The Popcorn Truck

June Taylor was born in June. 

As such, it was her favorite month, but of course she’d never really had a choice about it. Come June, people would start upon hearing her name and crack a joke or ask if her birthday was coming up. Yes my birthday is soon, oh thank you for the well wishes.

Even if she did have a choice in the matter, she still would have chosen June as her favorite month. It was the month when she finally didn’t have to look at Mr. Howard’s sour old face trying to teach her how to add up numbers anymore and she could go running down the street to the pool and drop a nickel on the front desk with a smile to the attendant and a good-afternoon-to-you-I’ll-be-on-my-best-behavior-I-promise. Then she’d charge into the locker rooms to change into her bright blue swimsuit and go fast-walking through the gate onto the pool deck because running wasn’t allowed– after all she’d promised to be on her best behavior– then leap into the crystal blue water and inevitably end up flinging inflatable beach balls at Johnny Miller with his pretty brown eyes that made her like him more than the other boys.

And then once the sun began to set she’d climb out of the pool with everyone else and they’d dry off and the boys would put on t-shirts and the girls dresses and they’d all run down to the park where there were firecrackers and poppers and hot dogs for dinner. June always asked Mrs. Watson for a hot dog with extra ketchup (pleaseandthankyouma’am!) and then when she had devoured it and wiped the ketchup off her face like a proper lady, she sprinted off across the grass to play tag, drawing her speed from that seemingly unending well of energy all children possessed. Once the sky was properly dark, the popcorn truck, painted bright red with a huge plastic bucket of fake kernels spilling out the bed, would pull up by the curbside and they’d all wait in line bouncing on their toes for their little bucket of popcorn and then walk home stuffing their faces with grimy hands.

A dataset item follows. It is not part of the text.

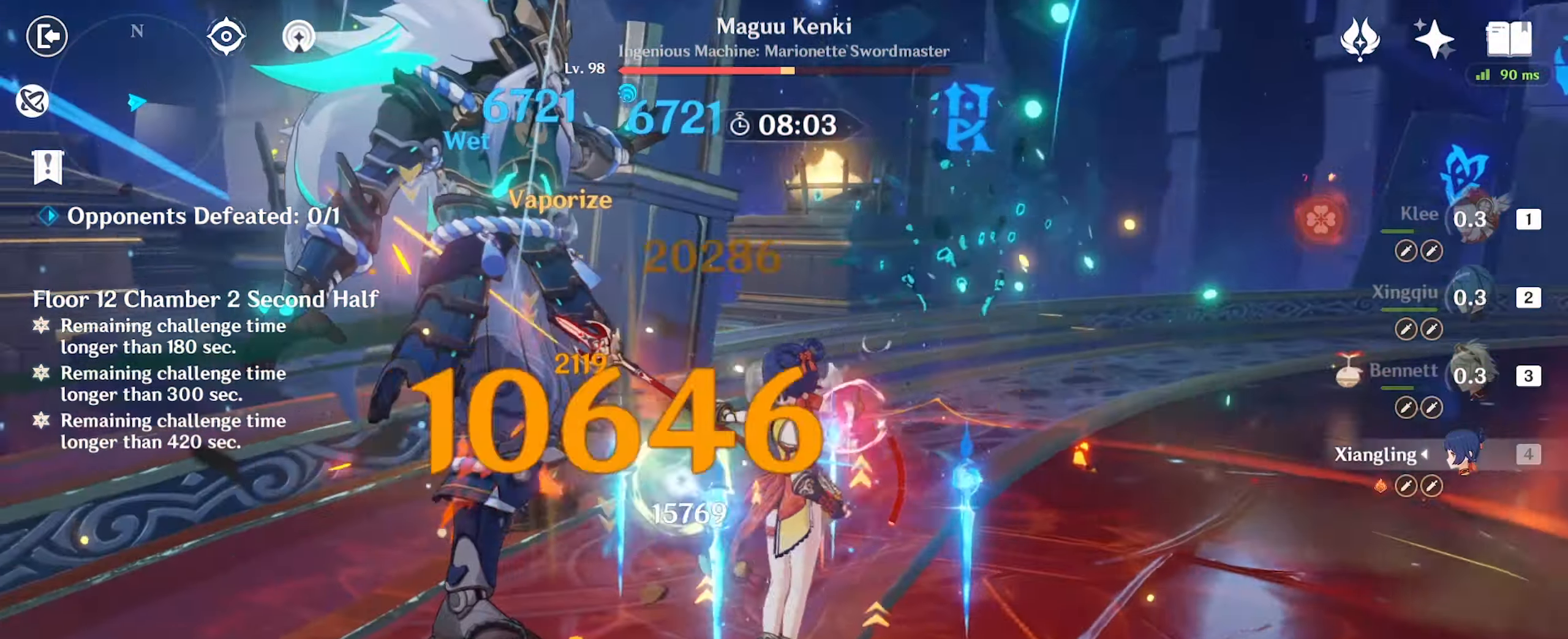
{"keys": ["a"], "mouse": [], "events": [[167, "mouse_left", "up"], [200, "d", "down"], [300, "w", "up"], [400, "mouse_left", "down"], [433, "mouse_left", "up"], [500, "a", "down"], [500, "d", "up"]]}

When June was older, June the month was different, yet the same. It was when exams were finished and she finally had time to go to the boardwalk with her friends and all their boyfriends, screaming and clutching each other’s hands as they rode a ten-story drop on the death-coaster. When they got off that ride, June’s legs were wobbly and she felt like puking but she held out her hand to Lizzie-Rose, who grudgingly put a crisp dollar bill in her palm, and that feeling was enough to stand June upright and stick out her tongue in Lizzie-Rose’s face. Then they’d all walk off to the nearest booth that smelled like grease and spun-sugar and buy sticks of pink-and-blue cotton candy for a dime, letting it dissolve on their tongues as they sat in the shade of a striped red-and-white plastic umbrella, wallowing in the heat of the day. 

When the sun began to slip beneath the ocean waves and the sky turned darker, they would split off in their little pairs to watch the sunset, and June would lean her head on Johnny Miller’s chest as he laid back in the cool sand. The gulls would shriek above and the wind would whip their hair until she pushed hers out of her face and looked behind her to see Johnny’s sandy locks all over his forehead and think maybe this is love, and then the sun was gone beneath the water and he’d help her up so they could walk back to the pier together. When they got there, the popcorn truck, its vibrant paint chipping just a little, would be waiting by the street with the other couples lined up before it, holding hands or maybe a head on a shoulder here and there. They’d buy a single bucket just so they could share it on the walk home. 

When June decided to go to art school in Italy, she thought she’d moved on from her childhood. Her mother had said she was breaking her old heart moving so far, and Johnny had gotten up and left without a word when he found out. That was the last time he’d spoken to her, and she told herself it was okay but she really knew it maybe wasn’t. But anyway, it didn’t matter because she was in Italy with all the pretty things and places– a creamy white building with a shop on the ground floor and a home on the top, the whole building adorned with flowery draping vines and just across the street from a grassy park where she could sit, capture that building’s gilded balcony and faded awning with long strokes on a sketchbook. Italian Junes were hot and humid and she wasn’t quite used to it yet, but the dense air seemed to be embracing her and she thought she’d learn to like it. 

During the nights she’d wander the streets with a cheap little camera in hand, snapping photos of whatever or whoever she thought was pretty, trying not to think about California and who she’d left behind, and how the June evenings had gone back home. It generally worked well to let herself be swept into the tide of the city, but one night she found something that left her still as a rock in a running river. She’d wandered into a park bordering several blocks of tall, elegant apartments, and between two of the buildings was, to her amazement, a popcorn truck. A popcorn truck with its vibrant red paint and a plastic bucket and kernels spilling out of its bed. No children or teenagers lined up before it presently, but as she stood and stared and felt tears in her eyes, she could see herself in front of it, bouncing on her toes and holding hands with Johnny Miller on those warm June nights.